Busca mi monedero, saca lo que necesita y se va. Me viene un nuevo acceso de lágrimas que no obedece a ningún sentimiento en concreto: es un desorden neurológico. Mi único deseo es que todo ocurra lo más rápido posible. Tengo trabajo pendiente.

Poquísimas veces he convulsionado, afortunadamente. Y nunca he perdido la consciencia de lo que me rodea. Contar eso, que sigo consciente durante las crisis, ha hecho que algunos neurólogos pensaran que mis crisis eran “histéricas”. Y no saberlo hizo que un supuesto amigo, al verme aparentemente inconsciente, recargada en su hombro, aprovechara para manosearme todo lo que se atrevió, habida cuenta que estábamos en un parque y la gente nos veía.

Hoy, me observo. Trato de no sufrir el fenómeno. Pienso en las diferentes zonas cerebrales en que mi epilepsia se manifiesta: me afecta el habla, el movimiento, la vista, los sentimientos, pero no convulsiono o casi nunca, si acaso me ha pasado tres veces en la vida, y nunca de forma espectacular. 
No pierdo la conciencia y (gracias a Dios), no me pasa nunca como a una pobre mujer que vi en la calle, que perdió control de los esfínteres.

Es un sopor, un estupor. Voy haciendo pruebas. Quiero mover la mano. No puedo. Abrir los ojos: ¡Ya, ya pude! Pero de todos modos estoy muy cansada y los vuelvo a cerrar. Respirar hondo, ya puedo. Lo hago y voy distendiendo el tórax, tenso hasta ese momento. Mi esposo me pregunta cómo voy y con la mirada le doy a entender que algo mejor. Me ofrece algo de beber y cómo ve que no levanto la mano para tomar la taza, entiende que aún no recupero movilidad.

Intenta acomodarme la cabeza en la almohada y le indico que no, que así estoy bien. Me pregunta si me echa otra cobija y accedo. Hasta ahora, han pasado unos 40 minutos. Vuelvo a cerrar los ojos. Pienso en que ¡ya!, ya quiero que termine, me tenso y eso me hace mal.

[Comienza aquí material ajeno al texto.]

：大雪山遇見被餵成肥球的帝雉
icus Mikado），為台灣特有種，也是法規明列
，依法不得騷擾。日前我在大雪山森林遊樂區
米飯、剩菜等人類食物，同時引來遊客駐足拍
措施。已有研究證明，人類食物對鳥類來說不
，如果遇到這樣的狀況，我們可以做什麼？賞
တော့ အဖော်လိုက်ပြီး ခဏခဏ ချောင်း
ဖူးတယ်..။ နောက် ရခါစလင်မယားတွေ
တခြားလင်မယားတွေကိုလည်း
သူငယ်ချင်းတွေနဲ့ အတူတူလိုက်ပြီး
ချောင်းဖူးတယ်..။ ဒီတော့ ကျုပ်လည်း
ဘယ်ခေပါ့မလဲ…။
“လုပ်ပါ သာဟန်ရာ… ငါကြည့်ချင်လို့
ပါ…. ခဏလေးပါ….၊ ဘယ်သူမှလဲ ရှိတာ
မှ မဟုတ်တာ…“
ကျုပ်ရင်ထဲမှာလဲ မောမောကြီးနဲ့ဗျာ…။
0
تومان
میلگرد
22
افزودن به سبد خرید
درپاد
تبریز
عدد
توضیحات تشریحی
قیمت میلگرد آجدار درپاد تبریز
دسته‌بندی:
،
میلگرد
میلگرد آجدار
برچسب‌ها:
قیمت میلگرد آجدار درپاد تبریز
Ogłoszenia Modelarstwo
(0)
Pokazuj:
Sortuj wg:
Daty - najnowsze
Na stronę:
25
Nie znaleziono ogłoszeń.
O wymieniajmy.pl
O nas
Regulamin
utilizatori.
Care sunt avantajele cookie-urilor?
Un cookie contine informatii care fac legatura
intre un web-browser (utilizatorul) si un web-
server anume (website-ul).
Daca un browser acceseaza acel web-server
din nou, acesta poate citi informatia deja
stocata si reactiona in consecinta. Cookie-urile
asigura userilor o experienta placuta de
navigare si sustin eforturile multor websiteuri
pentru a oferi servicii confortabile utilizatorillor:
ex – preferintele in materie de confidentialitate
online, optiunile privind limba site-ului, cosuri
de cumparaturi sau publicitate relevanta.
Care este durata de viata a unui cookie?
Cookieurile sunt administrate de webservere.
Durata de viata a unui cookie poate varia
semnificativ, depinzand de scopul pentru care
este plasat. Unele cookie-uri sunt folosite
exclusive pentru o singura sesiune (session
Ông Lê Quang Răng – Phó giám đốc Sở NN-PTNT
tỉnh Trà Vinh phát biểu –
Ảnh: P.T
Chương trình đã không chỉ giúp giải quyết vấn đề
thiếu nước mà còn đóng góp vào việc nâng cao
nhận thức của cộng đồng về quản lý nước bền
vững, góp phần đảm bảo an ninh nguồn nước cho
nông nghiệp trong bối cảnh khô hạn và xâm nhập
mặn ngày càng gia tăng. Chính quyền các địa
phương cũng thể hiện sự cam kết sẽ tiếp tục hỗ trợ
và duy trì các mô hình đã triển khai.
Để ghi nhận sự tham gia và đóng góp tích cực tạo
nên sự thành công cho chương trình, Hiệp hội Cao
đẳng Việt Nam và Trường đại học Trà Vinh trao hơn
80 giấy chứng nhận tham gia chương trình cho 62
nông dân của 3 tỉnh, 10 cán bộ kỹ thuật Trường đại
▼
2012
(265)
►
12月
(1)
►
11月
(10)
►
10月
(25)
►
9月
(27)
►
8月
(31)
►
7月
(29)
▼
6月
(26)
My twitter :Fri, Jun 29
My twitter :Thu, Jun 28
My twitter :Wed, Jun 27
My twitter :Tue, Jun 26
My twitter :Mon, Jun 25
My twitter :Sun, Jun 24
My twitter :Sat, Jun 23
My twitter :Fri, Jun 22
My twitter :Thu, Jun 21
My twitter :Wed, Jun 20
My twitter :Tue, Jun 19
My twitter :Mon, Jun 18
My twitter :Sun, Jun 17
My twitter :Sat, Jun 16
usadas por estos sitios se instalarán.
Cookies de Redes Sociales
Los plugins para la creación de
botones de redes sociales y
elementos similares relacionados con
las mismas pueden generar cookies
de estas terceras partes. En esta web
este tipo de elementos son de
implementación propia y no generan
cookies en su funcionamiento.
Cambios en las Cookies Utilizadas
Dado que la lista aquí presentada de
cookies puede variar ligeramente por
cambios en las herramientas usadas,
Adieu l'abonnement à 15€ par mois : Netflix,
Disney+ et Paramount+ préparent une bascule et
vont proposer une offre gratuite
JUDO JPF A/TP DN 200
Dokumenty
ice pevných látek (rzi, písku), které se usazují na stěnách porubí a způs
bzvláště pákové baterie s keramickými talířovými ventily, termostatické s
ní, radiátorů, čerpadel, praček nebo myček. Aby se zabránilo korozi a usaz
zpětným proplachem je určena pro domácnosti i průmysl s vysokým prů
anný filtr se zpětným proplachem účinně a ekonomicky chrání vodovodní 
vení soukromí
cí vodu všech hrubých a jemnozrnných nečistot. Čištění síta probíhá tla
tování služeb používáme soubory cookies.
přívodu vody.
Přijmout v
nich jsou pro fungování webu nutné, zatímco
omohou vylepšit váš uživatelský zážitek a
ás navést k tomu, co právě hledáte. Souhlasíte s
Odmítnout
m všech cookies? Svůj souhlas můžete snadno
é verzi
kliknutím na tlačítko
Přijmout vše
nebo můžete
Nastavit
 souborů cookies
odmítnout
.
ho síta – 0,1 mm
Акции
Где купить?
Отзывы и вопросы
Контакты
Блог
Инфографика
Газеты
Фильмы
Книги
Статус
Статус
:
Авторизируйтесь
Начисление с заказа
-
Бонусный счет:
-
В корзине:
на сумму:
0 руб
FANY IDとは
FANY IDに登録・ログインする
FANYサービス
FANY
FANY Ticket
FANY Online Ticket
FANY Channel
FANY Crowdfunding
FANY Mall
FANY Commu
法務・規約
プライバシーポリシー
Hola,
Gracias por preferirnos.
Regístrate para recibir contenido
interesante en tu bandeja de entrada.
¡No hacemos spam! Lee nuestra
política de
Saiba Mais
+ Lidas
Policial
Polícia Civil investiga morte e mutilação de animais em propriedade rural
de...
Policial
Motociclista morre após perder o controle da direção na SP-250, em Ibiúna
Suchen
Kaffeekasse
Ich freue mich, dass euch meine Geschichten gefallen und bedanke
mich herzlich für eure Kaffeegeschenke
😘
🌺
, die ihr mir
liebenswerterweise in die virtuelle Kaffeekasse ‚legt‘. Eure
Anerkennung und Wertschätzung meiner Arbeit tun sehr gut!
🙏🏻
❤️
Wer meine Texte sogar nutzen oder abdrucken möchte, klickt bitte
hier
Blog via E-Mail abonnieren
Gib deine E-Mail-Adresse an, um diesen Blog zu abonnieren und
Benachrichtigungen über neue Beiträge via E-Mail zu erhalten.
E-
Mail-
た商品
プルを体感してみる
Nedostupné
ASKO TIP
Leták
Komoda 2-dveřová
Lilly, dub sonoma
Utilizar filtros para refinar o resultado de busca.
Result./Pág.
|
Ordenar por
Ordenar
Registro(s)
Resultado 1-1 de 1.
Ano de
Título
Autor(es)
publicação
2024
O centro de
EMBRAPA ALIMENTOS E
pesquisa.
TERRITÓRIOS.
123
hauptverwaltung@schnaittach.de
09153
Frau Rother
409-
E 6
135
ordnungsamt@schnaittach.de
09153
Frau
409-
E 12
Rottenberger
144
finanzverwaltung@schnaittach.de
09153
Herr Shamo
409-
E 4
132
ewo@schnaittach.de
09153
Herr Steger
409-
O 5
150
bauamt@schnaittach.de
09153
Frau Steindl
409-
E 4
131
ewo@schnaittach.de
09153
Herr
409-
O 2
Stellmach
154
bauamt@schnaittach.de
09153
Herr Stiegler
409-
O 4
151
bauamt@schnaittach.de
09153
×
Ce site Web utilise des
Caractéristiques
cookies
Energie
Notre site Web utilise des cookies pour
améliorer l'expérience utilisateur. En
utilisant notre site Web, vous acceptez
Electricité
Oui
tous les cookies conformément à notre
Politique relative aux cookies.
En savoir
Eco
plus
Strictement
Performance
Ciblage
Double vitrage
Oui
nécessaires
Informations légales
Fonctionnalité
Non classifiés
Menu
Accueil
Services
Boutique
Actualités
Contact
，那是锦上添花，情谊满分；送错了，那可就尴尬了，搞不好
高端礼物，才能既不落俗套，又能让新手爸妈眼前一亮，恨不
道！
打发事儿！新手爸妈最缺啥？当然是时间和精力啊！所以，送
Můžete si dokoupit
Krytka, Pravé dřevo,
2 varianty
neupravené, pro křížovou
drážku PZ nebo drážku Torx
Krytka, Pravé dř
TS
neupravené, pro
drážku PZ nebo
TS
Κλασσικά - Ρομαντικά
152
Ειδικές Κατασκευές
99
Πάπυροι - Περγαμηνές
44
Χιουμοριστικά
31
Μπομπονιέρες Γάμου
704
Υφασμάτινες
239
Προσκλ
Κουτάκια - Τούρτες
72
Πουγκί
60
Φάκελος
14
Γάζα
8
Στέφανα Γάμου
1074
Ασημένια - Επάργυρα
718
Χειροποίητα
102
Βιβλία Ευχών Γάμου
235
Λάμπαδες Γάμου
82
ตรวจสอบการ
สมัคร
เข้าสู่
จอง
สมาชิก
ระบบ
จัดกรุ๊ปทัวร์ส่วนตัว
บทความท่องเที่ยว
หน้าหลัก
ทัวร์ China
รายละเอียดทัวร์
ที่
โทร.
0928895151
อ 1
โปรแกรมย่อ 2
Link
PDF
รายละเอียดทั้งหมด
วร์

Vuelvo a sentir la angustia. Me pregunto las razones de esta crisis. Cada crisis tiene su motivo. Cansancio, estrés, falta de sueño, exceso de trabajo, tensión emocional o altibajos hormonales. En este caso, el periodo menstrual tiene la culpa. Epilepsia catamenial.

Bah. Qué más da. Qué más da por ahora, la casa sin barrer, la ropa sin lavar y el trabajo pendiente. Por hoy, por este rato. Debo aceptar mi absoluta imposibilidad de moverme. “No puedo moverme, no puedo”, pienso. Y lloro de nuevo, ahora lágrimas de verdad.

Hacia la hora y diez minutos, recupero la movilidad del cuerpo, pero con un enorme agotamiento. Me acomodo a mi gusto en la cama. Exploro mi mente para saber si tengo con qué reasumir mi día. Y encuentro que no. Es un día derrotado. Ya qué. Me quedo dormida, pesadamente, muchas horas. Despierto a media tarde, y comienzo el trabajo de ser yo nuevamente.